Adam shared many interesting facts with the Sorenson’s Ranch School staff and students about tobacco, some of which I will share with you. One out of three people who smoke will die of a tobacco related disease. Twelve hundred smokers die per day worldwide from tobacco diseases, which is five million per year. Tobacco kills more people then AIDS, car accidents, suicides, and homicides combined. There are 500 chemicals in each cigarette and 43 of those are known to cause cancer. Cigarettes are as addictive as marijuana and cocaine, and they change the way a teenager’s brain looks and works. Chewing tobacco has 28 cancer causing chemicals and has serious health consequences as well.

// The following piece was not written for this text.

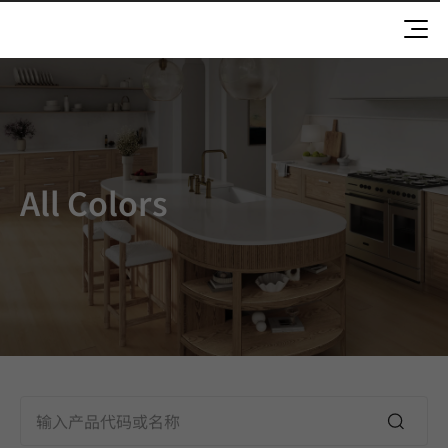
所有颜色 EXTERIOR-FILM,TERACANTO
All Colors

Adam focused on how tobacco companies target the younger generations in their marketing campaigns. Tobacco can be purchased that is flavored to taste a lot like candy, and some of the packing resembles the packing of candy. This is disturbing that a product that is manufactured for adults is being made to appeal to our children, to get them addicted, which in turn puts money in the pockets of the CEO’s of these tobacco companies. There is 12.4 billion dollars per year being spent on tobacco advertising. These ads are being seen by minors and are appealing to them as well. Four thousand kids a day try their first cigarette worldwide.
Adam’s message was strong and well received by the students. The students asked many questions, became involved in this presentation, and thanked him for sharing his message. As you talk to your teenager, ask them about this presentation and find out what interesting things they learned.